TASK:
Write out the lines below as a numbered list, skipping blank lines and leaving out the pictures.

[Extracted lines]
____

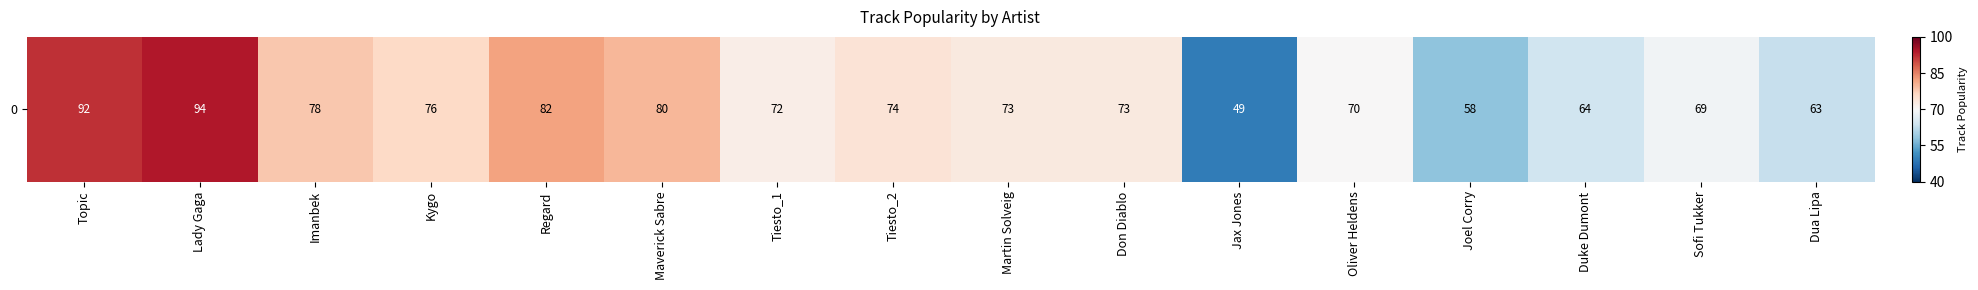

What is the sum of all values?

1.6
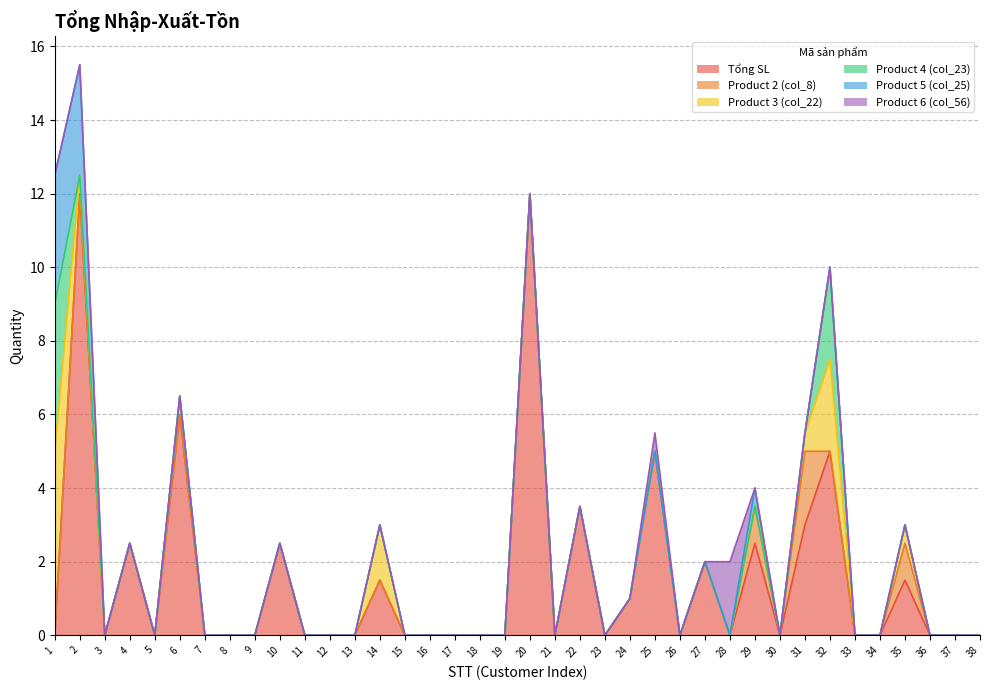

Which series has the widest spread of values?

Tổng SL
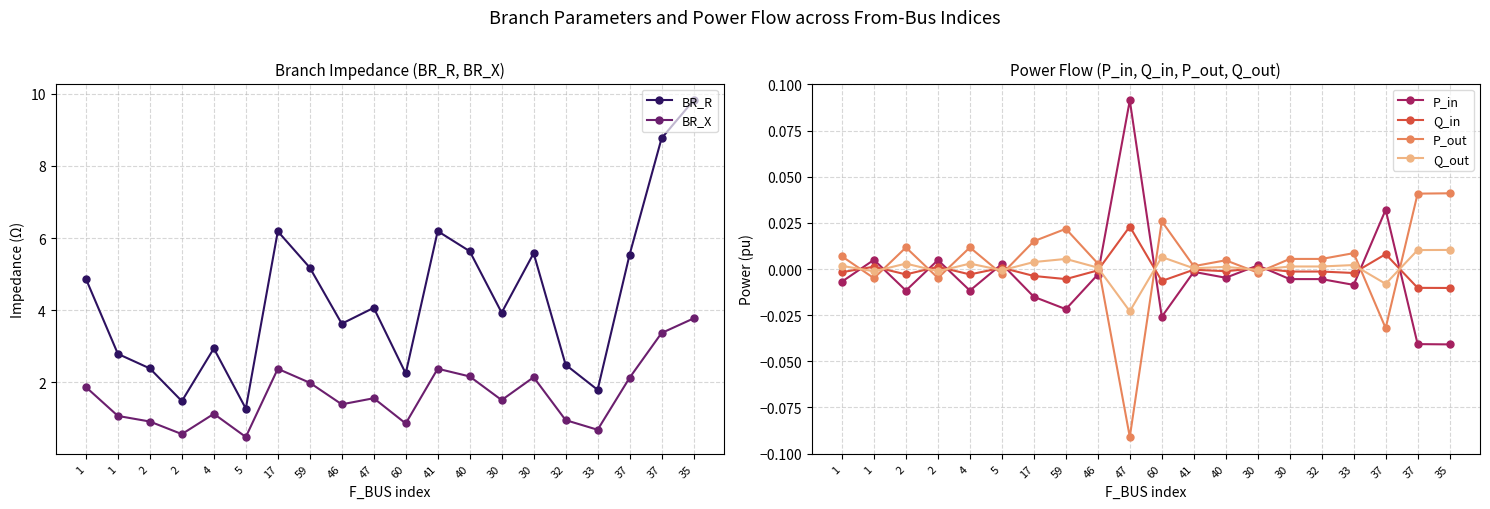

Between which two adjacent categories do P_out and Q_out first intersect?

1 and 1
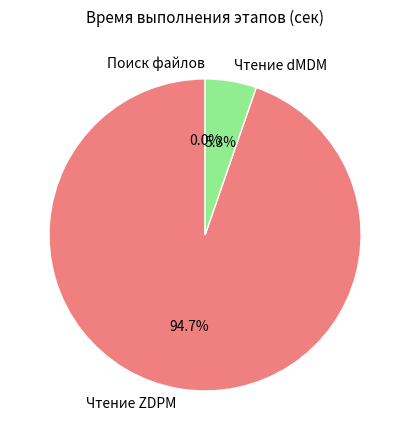

How much of the chart is everything except Чтение dMDM?

94.7%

____

TASK RESULT:
1. What is the sum of all values?
2. 1.6
3. Which series has the widest spread of values?
4. Tổng SL
5. Between which two adjacent categories do P_out and Q_out first intersect?
6. 1 and 1
7. How much of the chart is everything except Чтение dMDM?
8. 94.7%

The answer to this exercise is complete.